58, 59, 92, 99, 101-03, 105, 153, 161, 164. But despite the disagreements, each plaintiff ultimately settled his or her foreclosure proceeding, agreeing to pay at least some amount in attorneys’ fees and costs. Id. ¶¶ 60, 61, 107, 109, 171, 172. White’s claim is based on four specific communications or actions that he contends were improper attempts by the defendant to collect a debt in violation of the FDCPA and GBL § 349. Id. ¶ 70. These include 1) the defendant’s reinstatement notice delivered on January 13, 2014, 2) the defendant’s reinstatement notice delivered on March 26, 2014, 3) the addition of fees and costs to White’s principal balance under the mortgage modification agreement, and 4) the defendant’s reinstatement notice delivered on July 3, 2014. Id. White admits that he did not incur any actual damages as a result of these acts or communications. Id. ¶¶ 73, 74. Suitor’s claim is based on two specific communications or actions that he contends were improper attempts by the defendant to collect a debt in violation of the

FDCPA and GBL § 349. Id. ¶ 119. These include 1) the addition of fees and costs to Suitor’s principal balance under the mortgage modification agreement, and 2) the defendant’s fee breakdown delivered on August 14, 2014. Id.
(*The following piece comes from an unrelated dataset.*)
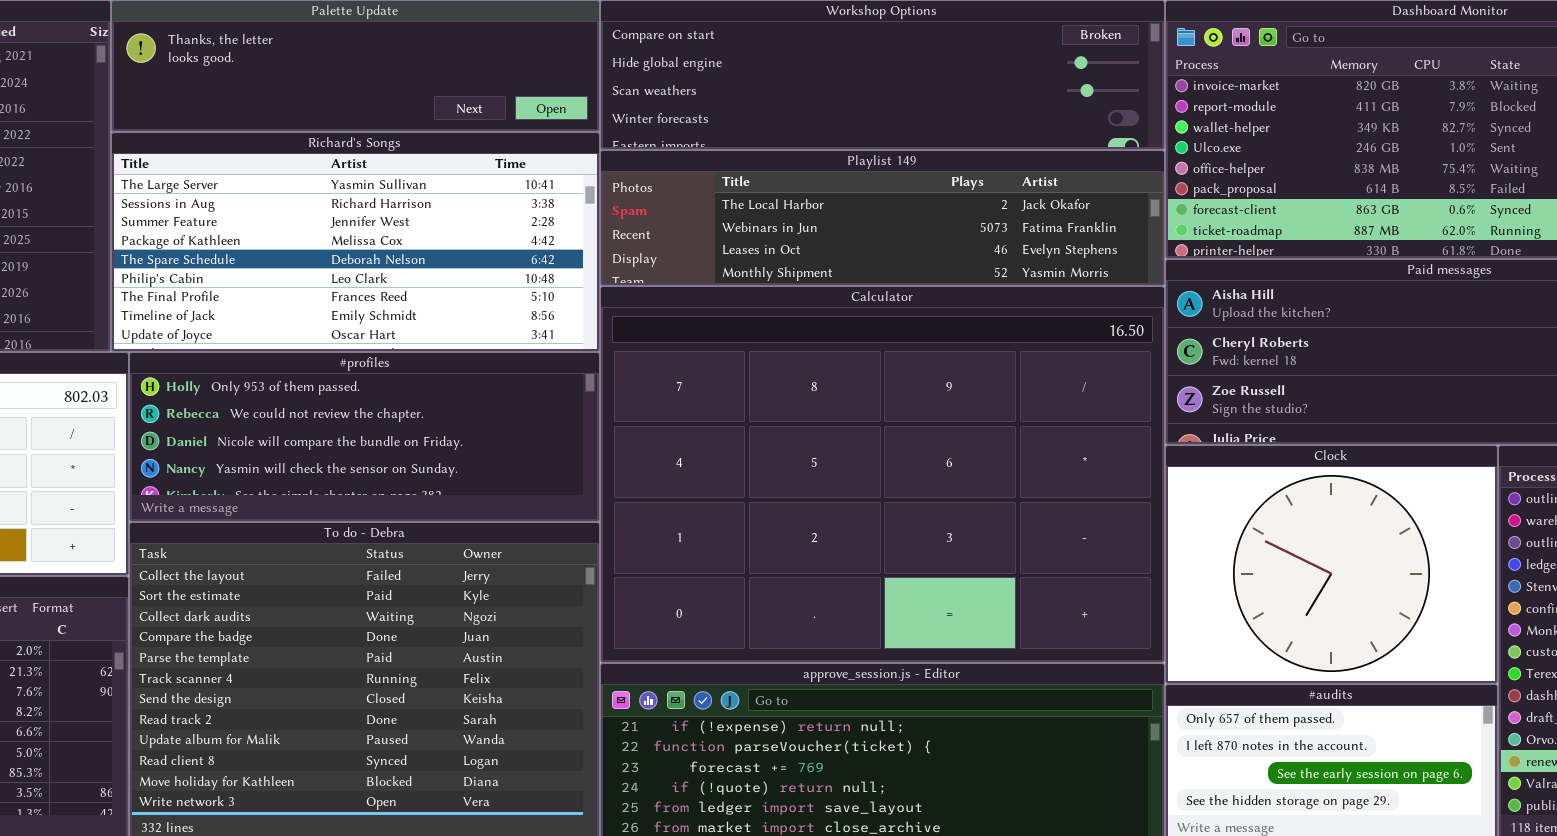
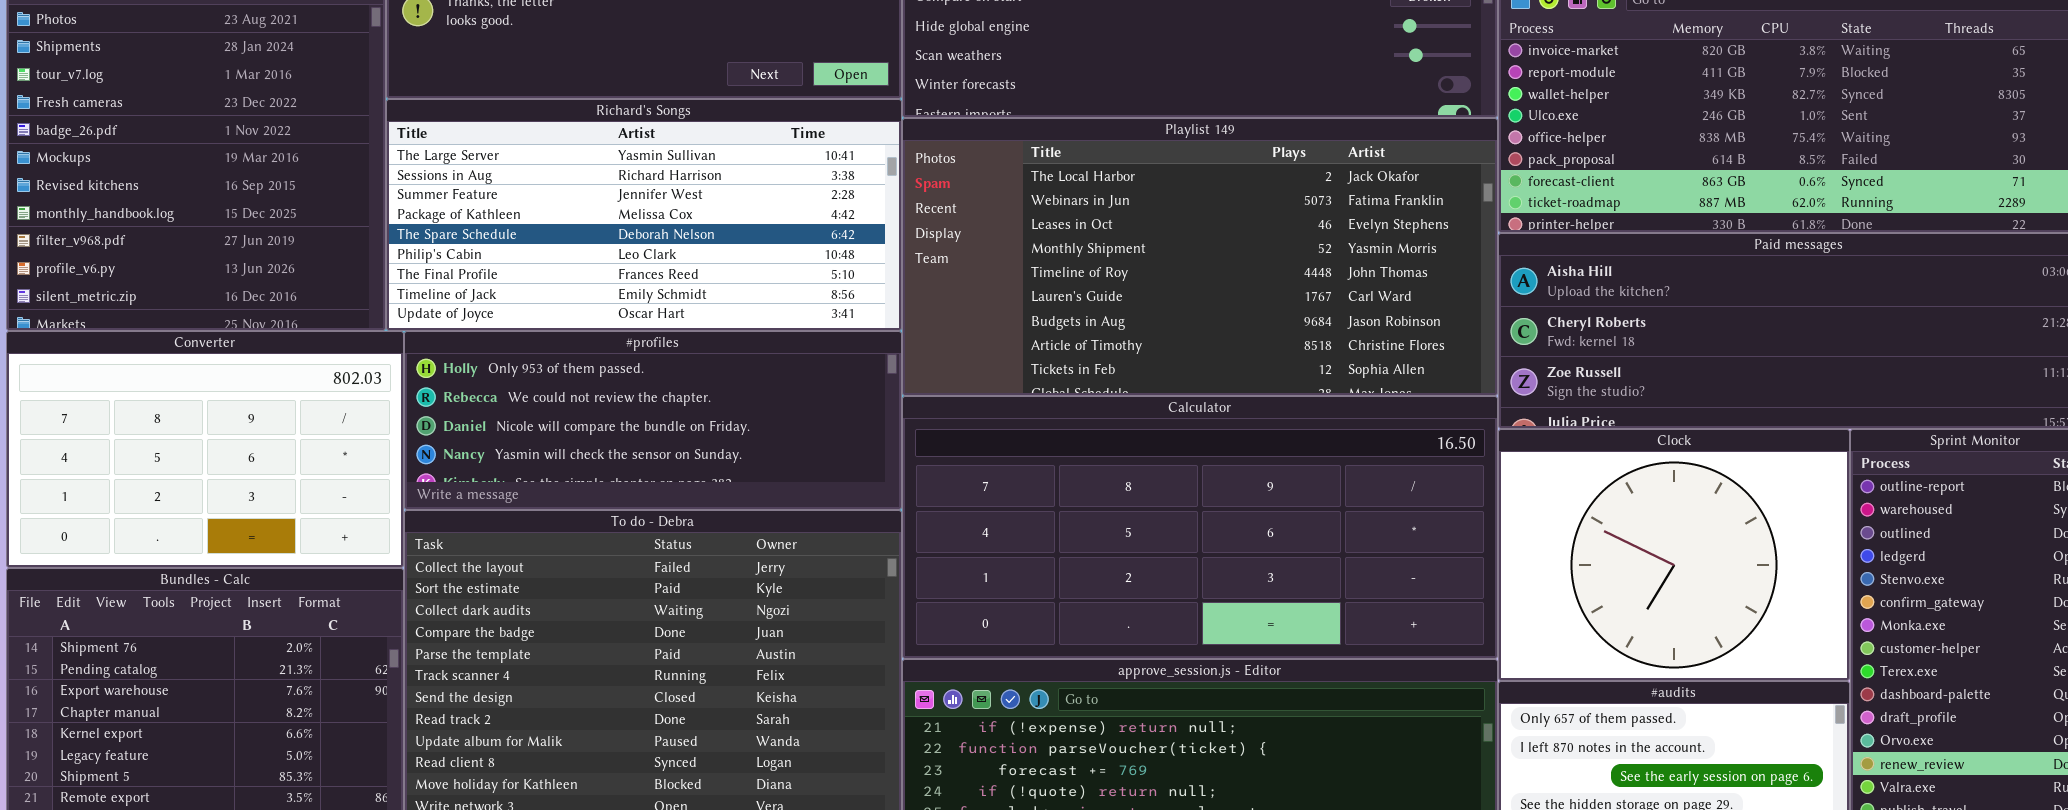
Playlist 149: [600,150,1165,286] -> [902,118,1498,396], resized
Calculator: [600,286,1165,663] -> [902,396,1498,659], resized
Suitor also admits that he did not incur any actual damages as a result of these acts or communications. Id. ¶¶ 120, 121. Finally, Schmidt’s claim is based on two specific communications or actions that she contends were improper attempts by the defendant to collect a debt in violation of the FDCPA and GBL § 349. Id. ¶ 176. These include 1) the addition of fees and costs to Schmidt’s principal balance under the mortgage modification agreement, and 2) the defendant’s reinstatement notice delivered on June 13, 2013. Id. Schmidt also admits

that she did not incur any actual damages as a result of these acts or communications. Id. ¶¶ 178, 179. All communications about which the plaintiffs complain were between Fein Such and each plaintiff’s respective attorney; no communications were sent to any of the plaintiffs directly. Id. ¶¶ 36, 100, 136.

LEGAL PRINCIPLES A court “shall grant summary judgment if the movant shows that there is no genuine dispute as to any material fact and the movant is entitled to judgment as a matter of law.” Fed. R. Civ. P. 56(a). The movant—that is, the party seeking summary judgment—has the initial burden of showing that there is no genuine dispute of material fact. See Celotex Corp. v. Catrett, 477 U.S. 317, 322-23 (1986). The movant may satisfy this burden by relying on evidence in the record, “including depositions,

documents, . . . [and] affidavits,” Fed. R. Civ. P. 56(c)(1)(A), or by “point[ing] to an absence of evidence to support an essential element of the nonmoving party’s claim,” Goenaga v. March of Dimes Birth Defects Found., 51 F.3d 14, 18 (2d Cir. 1995) (citing Celotex, 477 U.S. at 322-23); see Fed. R. Civ. P.